Des dizaines de milliers de ventes de logements aux États-Unis s’effondrent après que les acheteurs ont déjà signé des contrats – un signe frappant que la confiance dans le marché immobilier commence à se fissurer.
Près de 53 000 contrats de vente ont été annulés rien qu’en mars, selon de nouvelles données de Redfin.
Cela signifie que 13,4 % de toutes les maisons sous contrat n’ont pas réussi à fermer leurs portes – l’un des taux d’annulation les plus élevés en mars en dehors du chaos du début 2020.
Ces chiffres témoignent d’un malaise croissant parmi les clients, dont beaucoup se retirent après s’être initialement engagés.
Les coûts du logement restent constamment élevés et la nouvelle hausse des taux hypothécaires en mars n’a fait qu’ajouter à la pression financière.
“Les acheteurs ont froid aux yeux”, a déclaré Patricia Amman, agente Redfin Premier à Arlington, en Virginie.

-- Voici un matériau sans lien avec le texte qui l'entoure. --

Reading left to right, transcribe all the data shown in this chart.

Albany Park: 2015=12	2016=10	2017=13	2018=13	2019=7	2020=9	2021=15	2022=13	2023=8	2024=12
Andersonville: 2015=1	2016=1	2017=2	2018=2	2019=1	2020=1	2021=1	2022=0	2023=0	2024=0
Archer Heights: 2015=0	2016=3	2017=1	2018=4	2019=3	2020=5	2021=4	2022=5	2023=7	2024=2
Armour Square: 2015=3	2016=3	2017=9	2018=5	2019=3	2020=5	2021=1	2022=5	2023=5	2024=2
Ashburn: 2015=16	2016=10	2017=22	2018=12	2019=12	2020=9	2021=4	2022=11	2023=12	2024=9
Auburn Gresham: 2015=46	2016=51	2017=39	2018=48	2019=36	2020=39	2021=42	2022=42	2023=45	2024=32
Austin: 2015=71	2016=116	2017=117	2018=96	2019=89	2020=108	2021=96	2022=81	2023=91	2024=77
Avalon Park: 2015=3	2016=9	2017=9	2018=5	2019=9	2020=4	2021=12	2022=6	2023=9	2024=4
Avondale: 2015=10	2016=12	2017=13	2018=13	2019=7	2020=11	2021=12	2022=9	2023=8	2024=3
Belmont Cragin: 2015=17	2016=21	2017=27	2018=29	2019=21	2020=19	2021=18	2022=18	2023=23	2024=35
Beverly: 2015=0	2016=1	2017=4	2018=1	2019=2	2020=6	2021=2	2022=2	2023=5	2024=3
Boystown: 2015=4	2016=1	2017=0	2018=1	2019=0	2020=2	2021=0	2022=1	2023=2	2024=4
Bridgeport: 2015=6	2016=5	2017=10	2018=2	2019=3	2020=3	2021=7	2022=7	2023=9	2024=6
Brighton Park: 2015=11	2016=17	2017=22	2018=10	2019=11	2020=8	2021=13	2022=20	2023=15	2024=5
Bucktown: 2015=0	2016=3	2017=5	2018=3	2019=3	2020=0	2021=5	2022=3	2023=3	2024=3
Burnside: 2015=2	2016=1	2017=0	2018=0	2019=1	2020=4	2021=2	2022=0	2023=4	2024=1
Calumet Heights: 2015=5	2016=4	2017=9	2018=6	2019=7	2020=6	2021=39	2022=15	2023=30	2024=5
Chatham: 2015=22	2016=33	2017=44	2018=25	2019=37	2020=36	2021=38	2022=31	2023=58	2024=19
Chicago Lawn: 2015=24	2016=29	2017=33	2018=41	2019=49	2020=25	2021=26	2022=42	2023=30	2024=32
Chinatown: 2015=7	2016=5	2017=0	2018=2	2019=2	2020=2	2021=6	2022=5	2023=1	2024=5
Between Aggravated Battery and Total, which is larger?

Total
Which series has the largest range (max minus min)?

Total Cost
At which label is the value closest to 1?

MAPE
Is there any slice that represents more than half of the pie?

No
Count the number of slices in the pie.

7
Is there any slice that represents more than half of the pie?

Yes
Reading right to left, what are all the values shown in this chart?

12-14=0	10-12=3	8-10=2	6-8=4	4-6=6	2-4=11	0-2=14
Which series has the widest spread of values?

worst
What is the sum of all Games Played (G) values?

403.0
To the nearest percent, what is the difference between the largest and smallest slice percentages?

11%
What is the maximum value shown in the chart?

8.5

“Il y a eu des licenciements, des hauts et des bas sur les marchés, des troubles géopolitiques, et en plus de cela, les coûts du logement restent élevés. Alors que les acheteurs envisagent de dépenser autant d’argent en période d’incertitude, ils sont extrêmement pointilleux, ce qui conduit certains à se retirer avant la conclusion d’une transaction.”
Pour certains propriétaires potentiels, la réalité des mensualités, des frais de clôture et des obligations à long terme devient plus claire après la signature du contrat, ce qui incite à la réflexion.
Les Américains anxieux renoncent à l’achat d’une maison à un rythme alarmant alors que les acheteurs luttent contre des vendeurs obstinés et des prix en hausse.
Près de 53 000 contrats immobiliers ont échoué aux États-Unis en mars
Dans le même temps, la nervosité économique plus large – alimentée par la volatilité des marchés et les tensions géopolitiques dans le contexte de la guerre en Iran – rend les grandes décisions financières plus risquées que d’habitude.
La dynamique actuelle du marché donne également aux acheteurs plus de liberté pour partir. Avec environ 600 000 vendeurs de plus que d’acheteurs à l’échelle nationale, les chasseurs de maisons disposent d’un rare avantage.
Ce déséquilibre leur permet de négocier des conditions plus favorables et d’inclure des imprévus qui facilitent la résiliation du contrat en cas de problèmes.
Dans de nombreux cas, les annulations ne sont pas causées par des défauts majeurs, mais par un choix plus large.
Par exemple, si une meilleure propriété se présente ou si les acheteurs reconsidèrent simplement leur décision dans un climat incertain.
Cette tendance est plus prononcée dans les villes où les clients ont le plus grand choix.
À San Antonio, au Texas, près d’un contrat sur cinq a échoué en mars, soit la proportion la plus élevée parmi les grandes métropoles américaines, avec Orlando, en Floride ; Riverside, Californie ; Atlanta, Géorgie ; et Las Vegas, NV, affichent des taux tout aussi élevés.
Sur ces marchés, l’abondance des stocks permet aux acheteurs de se permettre d’être sélectifs et, si nécessaire, de recommencer sans trop de difficultés.
À San Antonio, au Texas (photo), près d’un contrat sur cinq a échoué en mars
Avec environ 600 000 vendeurs de plus que d’acheteurs à l’échelle nationale, les chasseurs de maisons disposent d’un rare avantage
Patricia Ammann, agent principal de Redfin à Arlington, Virginie
En revanche, les annulations sont beaucoup moins fréquentes sur des marchés plus restreints tels que le comté de Nassau, dans l’État de New York, ainsi que le comté de Montgomery, en Pennsylvanie, et Milwaukee, dans le Wisconsin, où l’offre limitée exerce une pression sur les acheteurs pour qu’ils honorent une fois qu’ils parviennent à un accord.
Certaines régions connaissent des changements plus marqués que d’autres. Riverside et Atlanta ont enregistré certaines des plus fortes augmentations des taux d’annulation par rapport à l’année dernière, démontrant à quelle vitesse les conditions peuvent changer sur les marchés à fort acheteur.
Pendant ce temps, dans des endroits comme Miami, en Floride, Cleveland, dans l’Ohio et Fort Worth, au Texas, les annulations se sont un peu atténuées – rappelant que la tendance n’est pas uniforme à travers le pays.
Les données montrent que ce qui aurait normalement été une saison de soldes de printemps plus stable a plutôt été marquée par la prudence et le réexamen.
Les acheteurs ne se précipitent plus pour conclure des transactions, pèsent plus soigneusement leurs options et décident souvent que s’en aller est la décision la plus sûre.
Pour les vendeurs, cela signifie que l’incertitude demeure même après la signature de l’accord, car le cheminement entre la transaction et la conclusion est devenu beaucoup moins prévisible.